As a volunteer in my former church’s “Love Kitchen” I used to cook and serve meals to the homeless in the neighborhood. I always treated our guests as people with respect and dignity, so I was keenly aware of what it was like for people on the street. But when you are on the other side of the equation, you see first-hand how cruel people can treat those they perceive as being less than them.

CTH: What would you like others to know about homelessness?

JW: Don’t be so quick to judge people experiencing homelessness – you never know who is in that situation. There may be some people on the streets who have chosen to be there, but being homeless isn’t on many people’s “to-do” list! This can happen to anyone! At any given time, you may be one paycheck away from eviction, an illness could deplete your savings and you could be evicted or foreclosed on, or the company you work for downsizes and you lose your job. Homelessness is no longer solely a problem of the poorly educated and people of color – we are all susceptible.

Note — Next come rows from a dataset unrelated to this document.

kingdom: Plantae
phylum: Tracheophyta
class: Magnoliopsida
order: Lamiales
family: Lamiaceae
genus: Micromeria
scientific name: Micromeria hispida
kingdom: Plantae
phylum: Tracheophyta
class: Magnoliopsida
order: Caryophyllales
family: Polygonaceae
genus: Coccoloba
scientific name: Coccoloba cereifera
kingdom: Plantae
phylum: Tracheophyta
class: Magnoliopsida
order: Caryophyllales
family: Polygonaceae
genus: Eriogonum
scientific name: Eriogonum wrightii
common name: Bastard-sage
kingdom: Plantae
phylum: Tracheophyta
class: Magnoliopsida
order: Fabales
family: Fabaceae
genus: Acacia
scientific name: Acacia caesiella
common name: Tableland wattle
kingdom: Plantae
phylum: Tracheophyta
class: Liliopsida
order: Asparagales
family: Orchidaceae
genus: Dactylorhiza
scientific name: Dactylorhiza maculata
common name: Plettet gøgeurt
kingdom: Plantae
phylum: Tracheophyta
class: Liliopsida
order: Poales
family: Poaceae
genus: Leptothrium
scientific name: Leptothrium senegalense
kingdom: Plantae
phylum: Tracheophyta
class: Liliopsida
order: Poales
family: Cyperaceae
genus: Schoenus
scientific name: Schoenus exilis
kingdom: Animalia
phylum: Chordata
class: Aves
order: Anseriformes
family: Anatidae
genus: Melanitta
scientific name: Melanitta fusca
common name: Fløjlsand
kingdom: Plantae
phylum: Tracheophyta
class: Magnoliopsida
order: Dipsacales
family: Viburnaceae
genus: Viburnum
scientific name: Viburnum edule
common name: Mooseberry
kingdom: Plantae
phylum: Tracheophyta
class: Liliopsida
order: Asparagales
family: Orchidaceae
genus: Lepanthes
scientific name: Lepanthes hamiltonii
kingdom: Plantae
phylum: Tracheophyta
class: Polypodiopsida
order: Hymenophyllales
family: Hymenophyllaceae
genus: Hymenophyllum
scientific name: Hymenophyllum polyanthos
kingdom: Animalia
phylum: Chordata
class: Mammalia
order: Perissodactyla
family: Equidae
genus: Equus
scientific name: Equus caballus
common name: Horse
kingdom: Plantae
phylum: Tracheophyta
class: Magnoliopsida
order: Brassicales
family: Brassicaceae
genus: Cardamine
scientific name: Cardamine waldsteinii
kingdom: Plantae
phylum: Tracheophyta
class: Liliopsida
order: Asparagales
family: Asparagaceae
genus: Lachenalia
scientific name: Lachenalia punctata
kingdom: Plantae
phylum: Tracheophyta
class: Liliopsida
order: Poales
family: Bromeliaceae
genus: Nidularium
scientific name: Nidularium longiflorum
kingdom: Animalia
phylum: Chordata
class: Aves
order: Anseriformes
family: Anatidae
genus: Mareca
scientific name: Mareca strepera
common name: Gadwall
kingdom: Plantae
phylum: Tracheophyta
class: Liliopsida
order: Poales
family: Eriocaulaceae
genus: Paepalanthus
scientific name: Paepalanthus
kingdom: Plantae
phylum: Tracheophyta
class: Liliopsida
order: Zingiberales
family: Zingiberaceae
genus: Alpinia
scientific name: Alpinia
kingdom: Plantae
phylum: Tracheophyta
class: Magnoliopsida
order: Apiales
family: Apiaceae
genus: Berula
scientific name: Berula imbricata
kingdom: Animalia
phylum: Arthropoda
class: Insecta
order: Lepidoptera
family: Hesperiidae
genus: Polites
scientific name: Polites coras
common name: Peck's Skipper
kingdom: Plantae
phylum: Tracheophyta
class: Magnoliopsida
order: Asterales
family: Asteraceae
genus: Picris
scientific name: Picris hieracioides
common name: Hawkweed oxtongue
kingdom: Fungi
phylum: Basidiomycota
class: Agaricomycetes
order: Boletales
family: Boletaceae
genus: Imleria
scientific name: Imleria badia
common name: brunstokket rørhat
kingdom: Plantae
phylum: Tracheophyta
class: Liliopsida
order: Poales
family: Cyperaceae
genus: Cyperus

CTH: Why do you choose to share the story of your family’s experience with homelessness?

JW:  Many times, we assume the homeless are drug addicts, criminals or “bums.” But the reality is that any of us, at any time in our life, could experience homelessness. There is a rising number of homeless who are families – parents with children. With wages low and rents high some people can’t afford to keep a roof over their heads. Families, like mine, split up and the mother and her children are left to fend for themselves as best they can. Granted, my children and I landed softly and we were fortunate to be able to stay with a friend until we moved into Warren Village, but we were still homeless! I hope sharing my family’s experience with being homeless will help to change perceptions and misunderstanding of what homelessness is.

CTH:  What can each of us do to make a difference in addressing homelessness?

JW:  Like it says in the Bible (Matthew: 25), we will be judged on how we treat the least of us. Be compassionate, patient and understanding. Know that homelessness is a problem that has no quick or easy answers. But see it; when we turn a blind eye to things that are unfamiliar, scary or unpleasant we miss opportunities to be better as a people and to help those around us be better.

There are increasingly innovative efforts being made to provide no-cost or low-cost housing. I read about a group of people who are turning old freight cars and abandoned buildings into efficiency apartments. Look around – what are the opportunities to do something like that in our community?!  It’s not about hand-outs or ‘gimme something for nothing’, it’s about ensuring that we all have an equitable opportunity to live our lives to the fullest extent possible.

CTH: What are your hopes and plans for the future?

JW: I plan to complete my thesis so I can begin to teach at the college level and train future teachers. I would like to own a house again so my girls really know what it feels like to have their own rooms, a backyard and place that is ours!